Wir selbst haben schon über Wohneigentum nachgedacht, mussten aber immer wieder feststellen, dass wir mit dem, was wir jetzt für die Miete ausgeben, entweder einen Kredit finanzieren oder die laufenden Ausgaben für eine Eigentumswohnung finanzieren können – beides geht einfach nicht, und das mit zwei (zugegeben untere Gehaltsstufen) ÖD-Einkommen und ohne das Problem einer Sanierung.
Unser System ist halt einfach so, dass Arbeit kein Vermögen mehr schafft – nur Vermögen schafft mehr Vermögen. Wenn Wohnungslosigkeit verhindert werden soll, muss halt die Stadt ran, Investoren werden’s nicht richten und Normalos können es sich nicht leisten.
In den Gesprächen wirkte es jetzt nicht so, dass man sich gänzlich gegen andere Mieten wehren würde. Es wird ja auch von “sensationell” niedriger Miete gesprochen. Dass das nicht haltbar/eine Ausnahme ist, ist den Leuten bewusst.

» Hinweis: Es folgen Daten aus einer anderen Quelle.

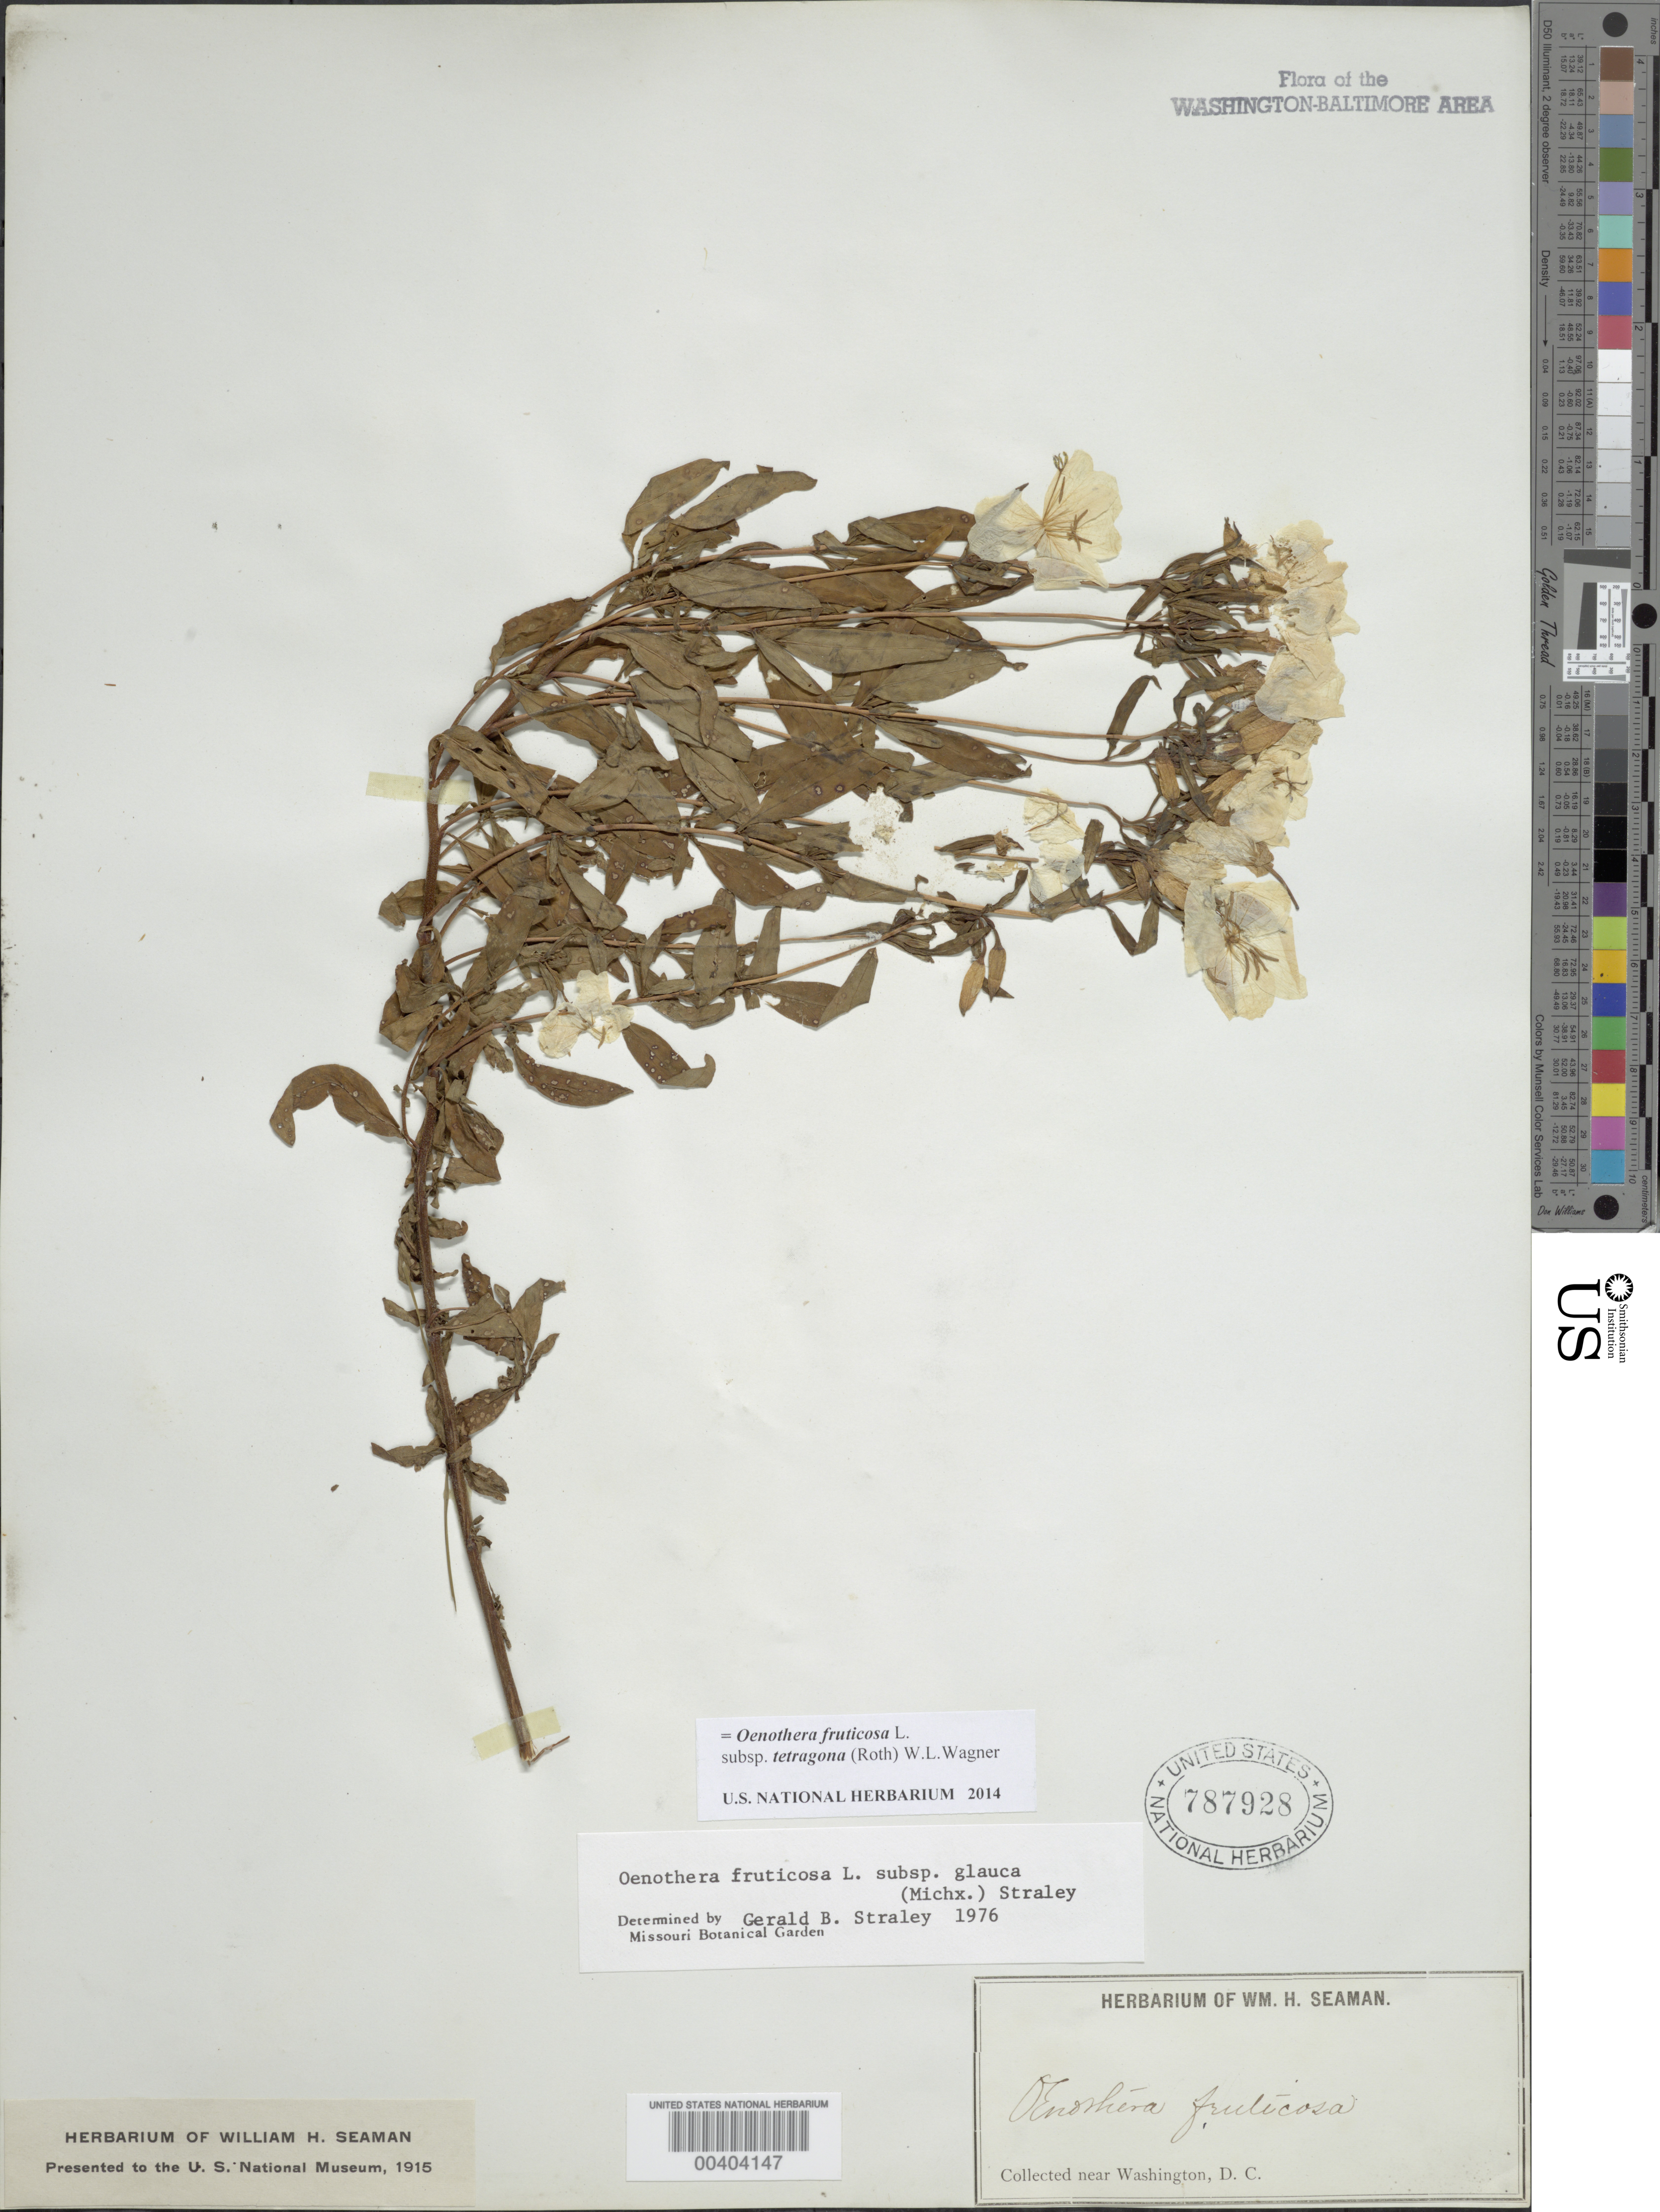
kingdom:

Leute die etwas können, machen auch was in ihren Wohnungen. Aber es gab auch mini (wirklich mini) Aktionen der Anwohnenden im allgemein zugänglichen Teil des Hauses, die sofort eingestellt wurden mussten.
Und am Ende ist es halt die Angst und Erfahrungen aus anderen Häusern. Wird etwas saniert, saniert man die Leute raus, weil hier und da mal eine Wasserleitung platzt, etc.
Hinzu kommt: Die Frage ob die Hausgemeinschaft kaufen darf/soll/kann ist ja gar nicht mehr gegeben. Der Fonds wartet an sich nur, bis die Frist für den Bezirk abläuft. Es gab also schon laaaange vorher Gespräche und es fehlt nur noch die Überweisung. Warum der Eigentümer nicht mal einfach anklopft, anfragt etc. Wer weiß das schon.